[What you have to do]
Every line below from the one containing "883,1009 875,1012 887,1049" through the one containing "501,1283 394,1316 374,1249" must be transcribed exactly. Omit all lines outside that stretch.

***** Supplied records

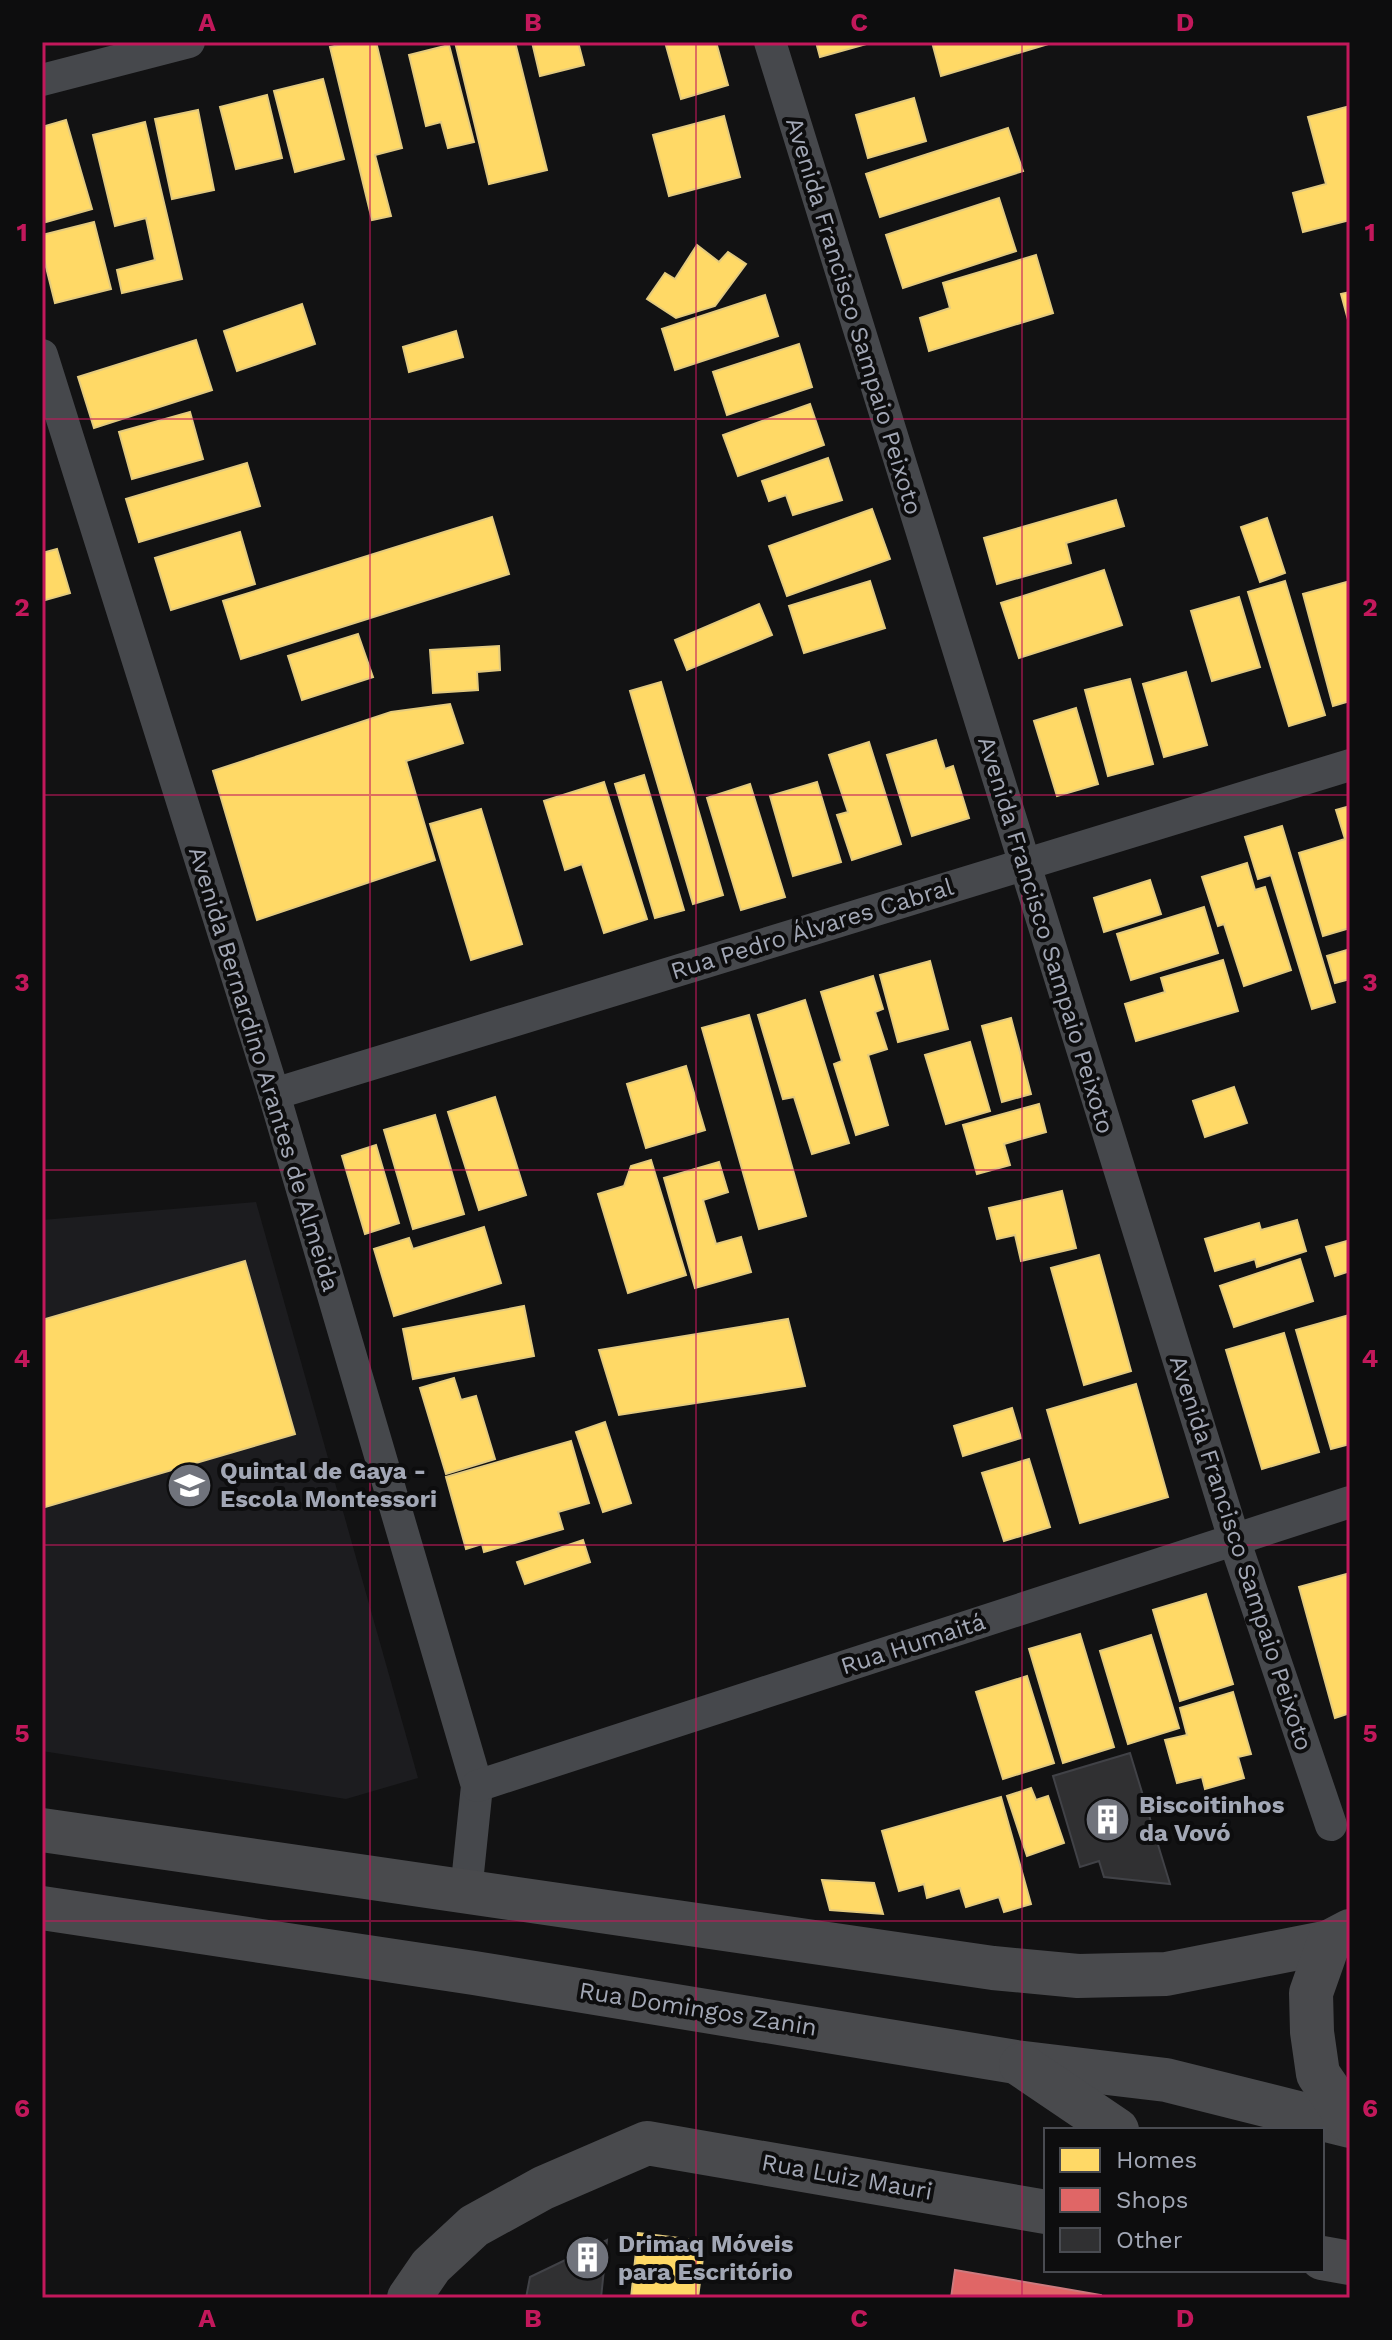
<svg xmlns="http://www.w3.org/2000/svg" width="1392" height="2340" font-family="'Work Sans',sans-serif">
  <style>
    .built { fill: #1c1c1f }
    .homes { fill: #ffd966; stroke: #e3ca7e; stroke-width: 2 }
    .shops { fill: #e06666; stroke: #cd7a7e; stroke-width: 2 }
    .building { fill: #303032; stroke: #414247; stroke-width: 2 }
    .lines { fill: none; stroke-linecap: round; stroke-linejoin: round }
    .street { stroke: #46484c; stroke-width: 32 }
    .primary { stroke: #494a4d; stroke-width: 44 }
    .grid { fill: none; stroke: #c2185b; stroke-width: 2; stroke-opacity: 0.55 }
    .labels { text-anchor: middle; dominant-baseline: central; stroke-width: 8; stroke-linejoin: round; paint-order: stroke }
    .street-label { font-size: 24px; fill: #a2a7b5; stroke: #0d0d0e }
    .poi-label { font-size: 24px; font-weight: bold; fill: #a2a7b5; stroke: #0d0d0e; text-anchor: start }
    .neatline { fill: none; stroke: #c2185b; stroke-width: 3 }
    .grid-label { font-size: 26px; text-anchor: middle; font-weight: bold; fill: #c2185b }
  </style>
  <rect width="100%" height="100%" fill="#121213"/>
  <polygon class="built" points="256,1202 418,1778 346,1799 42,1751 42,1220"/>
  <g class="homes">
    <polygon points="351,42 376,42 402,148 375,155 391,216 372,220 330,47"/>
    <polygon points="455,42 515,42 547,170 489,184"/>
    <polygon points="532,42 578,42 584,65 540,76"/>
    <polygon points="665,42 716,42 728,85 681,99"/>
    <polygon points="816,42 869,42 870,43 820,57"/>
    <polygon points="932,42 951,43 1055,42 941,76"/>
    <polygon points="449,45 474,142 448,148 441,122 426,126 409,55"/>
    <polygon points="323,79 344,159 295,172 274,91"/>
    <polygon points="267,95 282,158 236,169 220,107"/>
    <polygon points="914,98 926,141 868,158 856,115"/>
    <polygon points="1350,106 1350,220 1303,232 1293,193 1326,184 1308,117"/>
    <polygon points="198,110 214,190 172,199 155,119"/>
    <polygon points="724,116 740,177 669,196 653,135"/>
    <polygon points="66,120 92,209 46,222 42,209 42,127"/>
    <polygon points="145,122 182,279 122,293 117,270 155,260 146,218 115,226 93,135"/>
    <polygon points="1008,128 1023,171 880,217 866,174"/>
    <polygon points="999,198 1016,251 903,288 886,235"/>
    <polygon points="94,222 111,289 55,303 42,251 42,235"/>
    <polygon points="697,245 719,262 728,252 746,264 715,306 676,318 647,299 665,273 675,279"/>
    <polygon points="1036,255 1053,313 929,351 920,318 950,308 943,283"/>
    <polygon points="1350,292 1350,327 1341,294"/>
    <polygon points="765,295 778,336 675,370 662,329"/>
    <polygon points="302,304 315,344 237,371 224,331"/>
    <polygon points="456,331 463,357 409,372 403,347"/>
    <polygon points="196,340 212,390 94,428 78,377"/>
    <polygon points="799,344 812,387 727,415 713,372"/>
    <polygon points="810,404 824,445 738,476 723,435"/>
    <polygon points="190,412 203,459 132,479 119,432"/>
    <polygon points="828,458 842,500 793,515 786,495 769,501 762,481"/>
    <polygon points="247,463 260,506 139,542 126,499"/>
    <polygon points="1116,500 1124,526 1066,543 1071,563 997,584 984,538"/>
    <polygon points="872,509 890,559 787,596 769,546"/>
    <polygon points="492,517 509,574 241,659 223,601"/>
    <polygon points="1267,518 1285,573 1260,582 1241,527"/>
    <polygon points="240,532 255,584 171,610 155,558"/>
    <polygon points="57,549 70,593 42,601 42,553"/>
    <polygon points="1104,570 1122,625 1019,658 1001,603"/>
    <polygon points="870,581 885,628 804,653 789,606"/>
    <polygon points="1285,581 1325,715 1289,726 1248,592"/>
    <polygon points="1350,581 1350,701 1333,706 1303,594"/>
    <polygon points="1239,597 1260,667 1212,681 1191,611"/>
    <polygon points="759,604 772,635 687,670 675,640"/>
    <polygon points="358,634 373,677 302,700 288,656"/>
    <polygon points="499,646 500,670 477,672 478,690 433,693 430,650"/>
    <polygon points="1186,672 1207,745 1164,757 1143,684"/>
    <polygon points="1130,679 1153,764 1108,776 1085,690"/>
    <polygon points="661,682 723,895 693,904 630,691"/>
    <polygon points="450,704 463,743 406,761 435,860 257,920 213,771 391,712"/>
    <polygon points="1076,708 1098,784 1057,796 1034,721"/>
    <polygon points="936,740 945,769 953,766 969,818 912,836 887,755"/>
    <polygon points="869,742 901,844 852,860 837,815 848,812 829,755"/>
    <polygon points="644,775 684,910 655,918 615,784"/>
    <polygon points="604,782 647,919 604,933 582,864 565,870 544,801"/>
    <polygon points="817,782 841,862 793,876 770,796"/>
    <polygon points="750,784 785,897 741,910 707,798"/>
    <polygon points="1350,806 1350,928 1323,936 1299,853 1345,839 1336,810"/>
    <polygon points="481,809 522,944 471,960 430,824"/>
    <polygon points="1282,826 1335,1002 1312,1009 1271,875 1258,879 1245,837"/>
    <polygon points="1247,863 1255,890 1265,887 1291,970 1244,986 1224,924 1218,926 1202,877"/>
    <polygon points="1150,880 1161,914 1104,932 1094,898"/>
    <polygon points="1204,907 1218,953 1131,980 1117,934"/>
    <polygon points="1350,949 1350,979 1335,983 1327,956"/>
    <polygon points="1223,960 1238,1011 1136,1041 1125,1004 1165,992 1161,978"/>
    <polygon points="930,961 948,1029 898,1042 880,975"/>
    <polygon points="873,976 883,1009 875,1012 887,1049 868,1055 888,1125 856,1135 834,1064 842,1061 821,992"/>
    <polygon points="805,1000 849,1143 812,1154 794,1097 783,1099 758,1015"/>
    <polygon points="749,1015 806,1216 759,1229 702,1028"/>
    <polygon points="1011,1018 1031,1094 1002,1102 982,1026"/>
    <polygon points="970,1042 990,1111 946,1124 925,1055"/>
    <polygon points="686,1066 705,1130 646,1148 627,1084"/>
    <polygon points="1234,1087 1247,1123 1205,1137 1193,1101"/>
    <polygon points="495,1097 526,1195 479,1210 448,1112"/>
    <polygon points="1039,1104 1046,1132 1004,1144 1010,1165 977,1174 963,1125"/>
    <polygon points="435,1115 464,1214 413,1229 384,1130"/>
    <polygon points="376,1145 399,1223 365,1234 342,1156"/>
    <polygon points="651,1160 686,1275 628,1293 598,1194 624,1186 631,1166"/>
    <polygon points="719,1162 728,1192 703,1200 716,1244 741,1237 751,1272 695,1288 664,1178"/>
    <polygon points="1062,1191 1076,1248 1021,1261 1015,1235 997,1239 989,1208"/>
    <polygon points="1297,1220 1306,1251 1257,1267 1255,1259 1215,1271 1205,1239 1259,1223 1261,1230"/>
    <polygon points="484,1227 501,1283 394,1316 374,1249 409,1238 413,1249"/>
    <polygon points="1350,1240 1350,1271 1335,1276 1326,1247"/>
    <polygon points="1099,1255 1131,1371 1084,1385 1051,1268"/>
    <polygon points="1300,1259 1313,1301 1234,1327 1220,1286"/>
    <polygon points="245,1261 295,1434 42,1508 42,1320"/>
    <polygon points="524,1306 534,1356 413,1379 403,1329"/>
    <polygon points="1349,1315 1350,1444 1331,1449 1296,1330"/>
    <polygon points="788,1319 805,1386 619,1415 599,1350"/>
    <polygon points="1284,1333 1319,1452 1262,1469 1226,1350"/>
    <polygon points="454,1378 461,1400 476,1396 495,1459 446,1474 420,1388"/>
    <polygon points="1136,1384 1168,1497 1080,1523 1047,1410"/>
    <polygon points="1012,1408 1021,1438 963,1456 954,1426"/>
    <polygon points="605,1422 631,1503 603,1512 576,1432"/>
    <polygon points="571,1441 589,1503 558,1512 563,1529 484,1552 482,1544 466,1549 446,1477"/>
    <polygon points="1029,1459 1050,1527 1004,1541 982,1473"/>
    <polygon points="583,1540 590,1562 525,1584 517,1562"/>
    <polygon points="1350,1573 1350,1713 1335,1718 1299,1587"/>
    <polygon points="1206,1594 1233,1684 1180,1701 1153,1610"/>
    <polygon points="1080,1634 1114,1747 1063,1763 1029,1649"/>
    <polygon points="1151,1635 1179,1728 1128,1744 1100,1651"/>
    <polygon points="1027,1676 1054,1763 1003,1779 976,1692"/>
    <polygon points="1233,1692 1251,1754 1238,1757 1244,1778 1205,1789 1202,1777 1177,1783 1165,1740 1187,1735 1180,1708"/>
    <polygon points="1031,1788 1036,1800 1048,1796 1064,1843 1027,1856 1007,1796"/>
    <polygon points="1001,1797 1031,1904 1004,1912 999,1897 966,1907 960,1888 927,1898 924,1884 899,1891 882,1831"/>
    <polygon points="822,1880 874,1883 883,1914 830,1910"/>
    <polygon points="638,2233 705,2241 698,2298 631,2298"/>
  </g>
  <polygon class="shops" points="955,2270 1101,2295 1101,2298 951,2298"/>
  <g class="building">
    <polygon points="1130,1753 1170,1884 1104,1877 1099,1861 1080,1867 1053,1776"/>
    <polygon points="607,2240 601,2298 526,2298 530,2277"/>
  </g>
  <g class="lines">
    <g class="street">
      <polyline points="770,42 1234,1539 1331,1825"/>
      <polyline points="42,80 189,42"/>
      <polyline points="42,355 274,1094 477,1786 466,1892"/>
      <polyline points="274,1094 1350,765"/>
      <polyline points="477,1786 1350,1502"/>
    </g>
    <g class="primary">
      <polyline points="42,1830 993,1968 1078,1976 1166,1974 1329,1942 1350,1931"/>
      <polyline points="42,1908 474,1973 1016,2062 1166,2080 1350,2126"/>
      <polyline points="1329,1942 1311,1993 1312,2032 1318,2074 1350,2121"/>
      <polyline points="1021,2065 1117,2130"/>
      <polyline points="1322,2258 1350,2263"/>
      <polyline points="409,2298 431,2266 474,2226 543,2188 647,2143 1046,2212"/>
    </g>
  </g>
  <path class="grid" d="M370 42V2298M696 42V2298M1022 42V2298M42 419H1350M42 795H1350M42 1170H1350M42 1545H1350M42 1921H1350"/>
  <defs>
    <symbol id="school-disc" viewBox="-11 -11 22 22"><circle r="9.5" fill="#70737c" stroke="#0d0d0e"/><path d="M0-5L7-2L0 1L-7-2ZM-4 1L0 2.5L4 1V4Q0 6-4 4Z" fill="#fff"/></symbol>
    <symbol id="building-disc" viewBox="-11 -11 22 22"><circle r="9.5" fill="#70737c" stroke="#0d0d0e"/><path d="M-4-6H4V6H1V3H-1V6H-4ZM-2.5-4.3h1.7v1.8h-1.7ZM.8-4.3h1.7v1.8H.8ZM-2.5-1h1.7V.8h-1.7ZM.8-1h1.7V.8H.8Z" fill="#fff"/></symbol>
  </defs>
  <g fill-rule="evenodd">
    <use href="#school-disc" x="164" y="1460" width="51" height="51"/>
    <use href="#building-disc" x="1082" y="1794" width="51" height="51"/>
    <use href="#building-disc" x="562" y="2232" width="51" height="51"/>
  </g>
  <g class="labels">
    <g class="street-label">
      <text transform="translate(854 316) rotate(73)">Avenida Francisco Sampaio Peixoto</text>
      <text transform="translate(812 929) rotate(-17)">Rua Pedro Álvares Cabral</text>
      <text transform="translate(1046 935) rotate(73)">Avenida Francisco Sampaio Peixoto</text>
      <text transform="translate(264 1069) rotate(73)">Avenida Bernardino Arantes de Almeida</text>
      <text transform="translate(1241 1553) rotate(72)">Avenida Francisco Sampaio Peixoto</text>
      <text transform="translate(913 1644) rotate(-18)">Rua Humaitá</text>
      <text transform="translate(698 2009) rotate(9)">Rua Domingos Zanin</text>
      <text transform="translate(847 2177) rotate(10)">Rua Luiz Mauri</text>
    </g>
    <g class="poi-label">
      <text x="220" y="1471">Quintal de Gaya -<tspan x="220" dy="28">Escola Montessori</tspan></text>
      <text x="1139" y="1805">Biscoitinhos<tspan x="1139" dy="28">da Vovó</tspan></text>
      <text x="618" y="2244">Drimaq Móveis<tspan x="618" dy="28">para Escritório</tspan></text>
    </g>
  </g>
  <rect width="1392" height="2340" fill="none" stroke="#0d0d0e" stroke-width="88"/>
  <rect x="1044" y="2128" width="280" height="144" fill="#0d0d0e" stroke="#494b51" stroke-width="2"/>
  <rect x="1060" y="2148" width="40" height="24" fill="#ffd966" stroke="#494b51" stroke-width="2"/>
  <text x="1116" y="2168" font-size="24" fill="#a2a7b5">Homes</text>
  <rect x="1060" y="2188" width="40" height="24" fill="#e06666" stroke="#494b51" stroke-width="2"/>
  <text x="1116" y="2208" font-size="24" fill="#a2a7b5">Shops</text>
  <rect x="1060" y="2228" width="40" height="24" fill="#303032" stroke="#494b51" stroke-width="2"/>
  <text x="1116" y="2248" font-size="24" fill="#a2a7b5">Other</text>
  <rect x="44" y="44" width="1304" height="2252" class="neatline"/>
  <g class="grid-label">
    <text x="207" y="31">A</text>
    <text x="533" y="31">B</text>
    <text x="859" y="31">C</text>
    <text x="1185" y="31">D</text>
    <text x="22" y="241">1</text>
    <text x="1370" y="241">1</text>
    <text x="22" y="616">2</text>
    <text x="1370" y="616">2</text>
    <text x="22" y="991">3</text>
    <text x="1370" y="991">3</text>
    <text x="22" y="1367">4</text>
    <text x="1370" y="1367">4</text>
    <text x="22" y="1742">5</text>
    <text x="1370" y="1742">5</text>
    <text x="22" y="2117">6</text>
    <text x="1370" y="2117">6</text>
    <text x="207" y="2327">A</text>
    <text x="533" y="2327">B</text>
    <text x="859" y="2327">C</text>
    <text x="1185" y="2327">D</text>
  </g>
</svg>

**********

[Completed exercise]
    <polygon points="873,976 883,1009 875,1012 887,1049 868,1055 888,1125 856,1135 834,1064 842,1061 821,992"/>
    <polygon points="805,1000 849,1143 812,1154 794,1097 783,1099 758,1015"/>
    <polygon points="749,1015 806,1216 759,1229 702,1028"/>
    <polygon points="1011,1018 1031,1094 1002,1102 982,1026"/>
    <polygon points="970,1042 990,1111 946,1124 925,1055"/>
    <polygon points="686,1066 705,1130 646,1148 627,1084"/>
    <polygon points="1234,1087 1247,1123 1205,1137 1193,1101"/>
    <polygon points="495,1097 526,1195 479,1210 448,1112"/>
    <polygon points="1039,1104 1046,1132 1004,1144 1010,1165 977,1174 963,1125"/>
    <polygon points="435,1115 464,1214 413,1229 384,1130"/>
    <polygon points="376,1145 399,1223 365,1234 342,1156"/>
    <polygon points="651,1160 686,1275 628,1293 598,1194 624,1186 631,1166"/>
    <polygon points="719,1162 728,1192 703,1200 716,1244 741,1237 751,1272 695,1288 664,1178"/>
    <polygon points="1062,1191 1076,1248 1021,1261 1015,1235 997,1239 989,1208"/>
    <polygon points="1297,1220 1306,1251 1257,1267 1255,1259 1215,1271 1205,1239 1259,1223 1261,1230"/>
    <polygon points="484,1227 501,1283 394,1316 374,1249 409,1238 413,1249"/>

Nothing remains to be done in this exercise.